Prisoner gets $350 for extra day

By Kelli Hooks -
Darryl Connor admits breaching a protection order and receiving stolen property. Photo / Wairarapa Times-Age
Darryl Connor admits breaching a protection order and receiving stolen property. Photo / Wairarapa Times-Age

A man sentenced to two months in prison begged a judge to keep him locked up for an extra day so he could pocket a $350 Winz grant.

In the Masterton District Court this week, Darryl Leonard Connor, 37, pleaded guilty to two charges of breaching a protection order and one of receiving stolen property.
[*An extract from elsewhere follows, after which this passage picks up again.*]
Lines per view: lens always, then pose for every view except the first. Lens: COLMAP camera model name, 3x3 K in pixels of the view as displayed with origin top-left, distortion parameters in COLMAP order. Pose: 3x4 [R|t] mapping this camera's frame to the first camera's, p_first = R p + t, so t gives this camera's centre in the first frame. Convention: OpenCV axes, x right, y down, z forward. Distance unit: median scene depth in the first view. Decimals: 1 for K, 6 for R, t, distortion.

Judge Tom Broadmore had decided to sentence Connor to two months' jail but changed his mind after a plea from Connor to impose an extra day, making him eligible for a Work and Income Steps to Freedom grant, at taxpayers' expense.

Defence lawyer Virginia Pearson said Connor wanted to be eligible for the Steps to Freedom programme. "Mr Connor instructs that if Your Honour could impose a sentence of two months and one day he is wanting to do the Steps programme," Pearson said.
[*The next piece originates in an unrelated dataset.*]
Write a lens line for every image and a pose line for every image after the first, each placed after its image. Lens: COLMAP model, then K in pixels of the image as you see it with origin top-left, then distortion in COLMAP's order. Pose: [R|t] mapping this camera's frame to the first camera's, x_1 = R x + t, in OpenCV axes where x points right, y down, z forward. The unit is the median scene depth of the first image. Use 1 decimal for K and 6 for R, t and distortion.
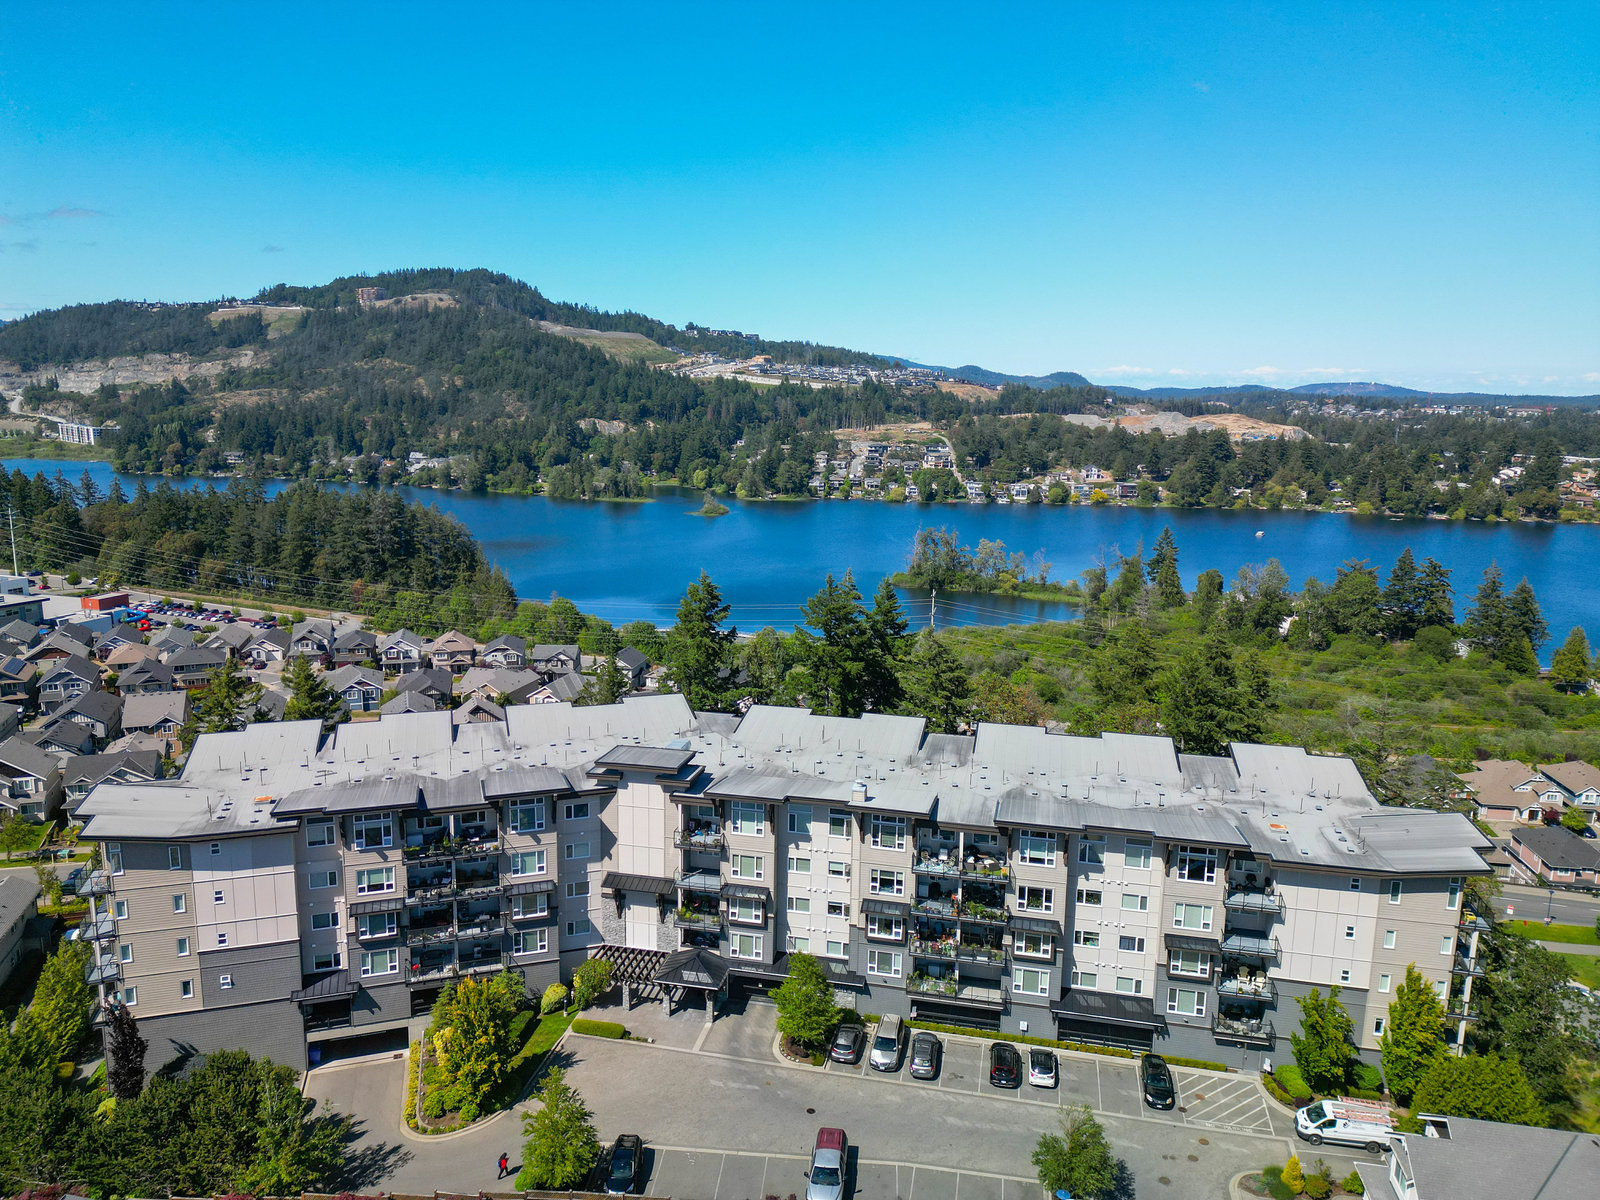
lens RADIAL K [[1136.8, 0, 800.0], [0, 1136.8, 600.0], [0, 0, 1]] dist [0.093338, -0.107370]
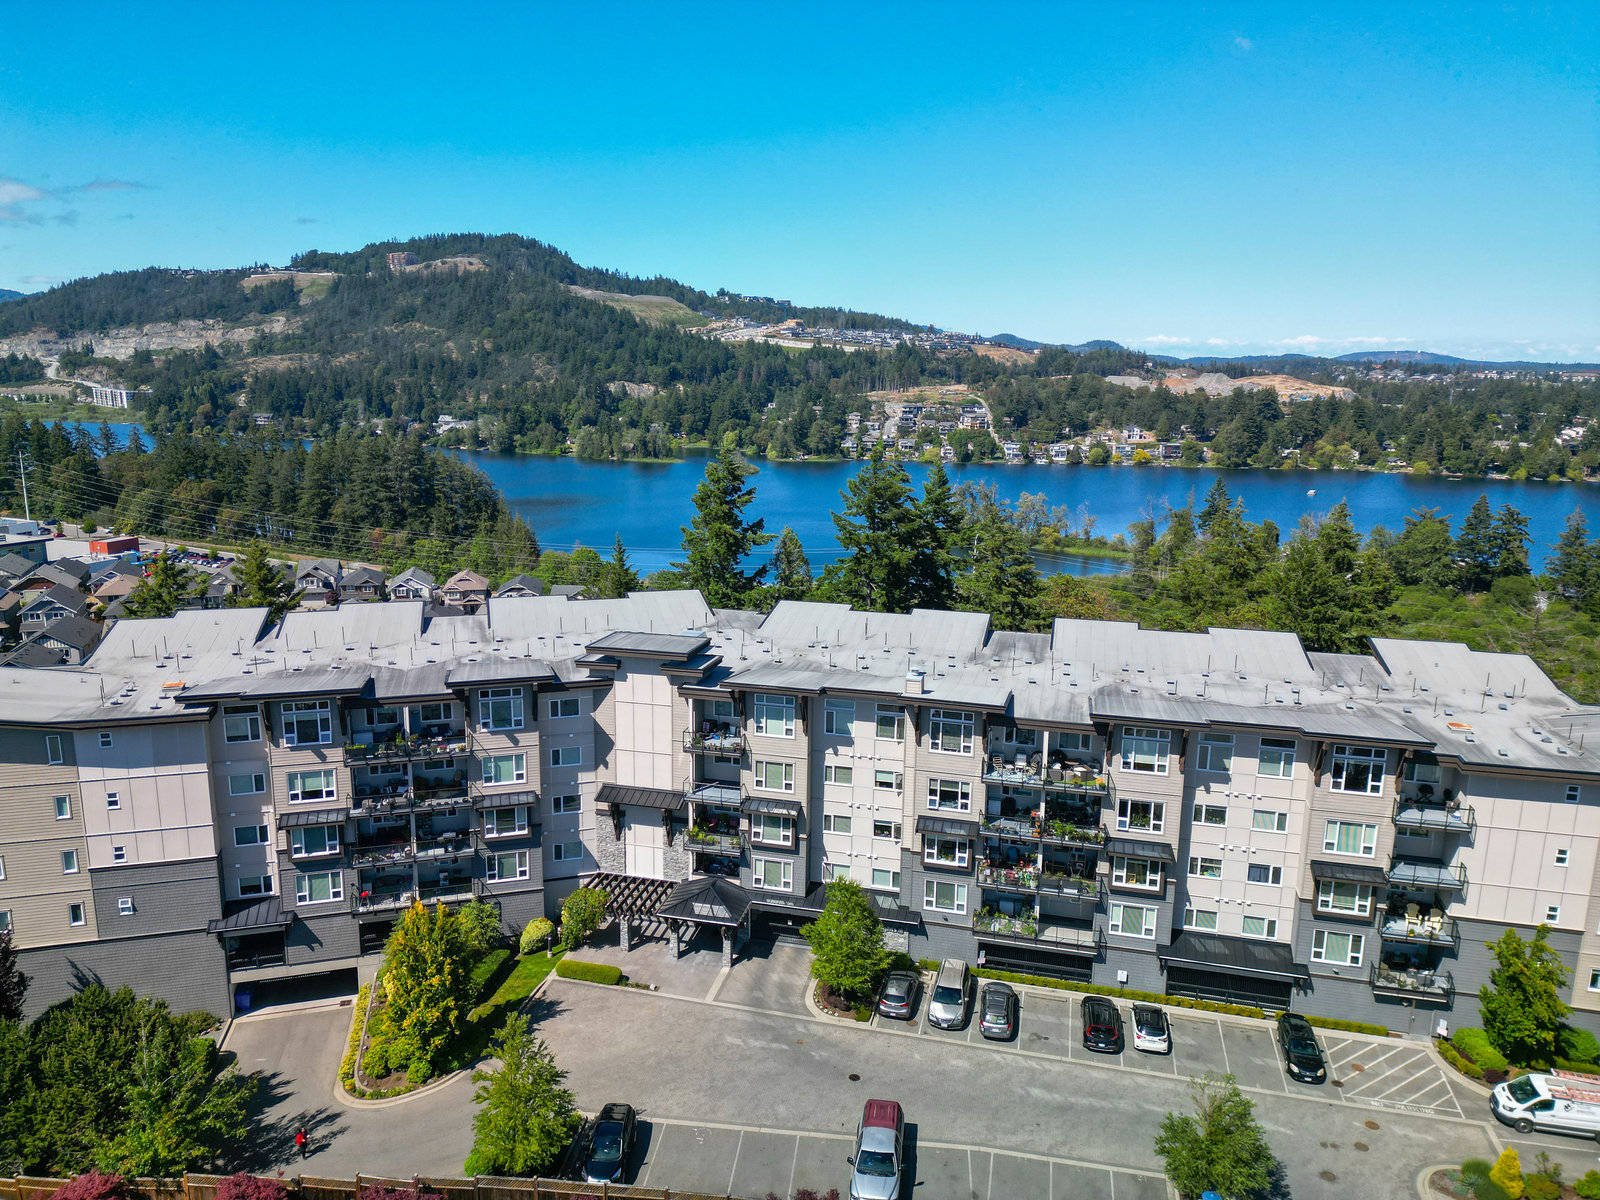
lens RADIAL K [[1136.8, 0, 800.0], [0, 1136.8, 600.0], [0, 0, 1]] dist [0.093338, -0.107370]
pose [[0.999623, 0.004516, -0.027084, -0.006457], [-0.003873, 0.999711, 0.023732, 0.087865], [0.027183, -0.023618, 0.999351, 0.196336]]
Inmates who have been in prison for more than 31 days are eligible, on release, for the $350 grant.

Despite being sentenced to two months and one day, Connor will serve only half of that.

Offenders serving prison sentences of two years or less are released automatically after serving half of their sentence, meaning Connor needed the extra day to receive the grant.

A Department of Corrections spokesman said the Steps to Freedom grant gave released prisoners money to help them through their first week of freedom.

"Just to cover the first week of rent and food, things like that."

Pearson said Connor's protection order breaches against his former partner were, in her view, "relatively low-level".

She said Connor had a place to stay on release and would comply with release conditions.

Prosecutor Sergeant Garry Wilson said he did not agree that the breaches were low-level.

"The breaches are very real and very disturbing for her, the complainant.

"She went to the lengths of moving to Tauranga to get away from the defendant."

The judge agreed: "I think a lot of people that come before me, like you, have no idea of the impact of looks and gestures on people that are in a vulnerable state.

"You might not think it's serious. In my view it is, and that's why I'm sentencing you [to jail] and I want you to think about it while you're inside."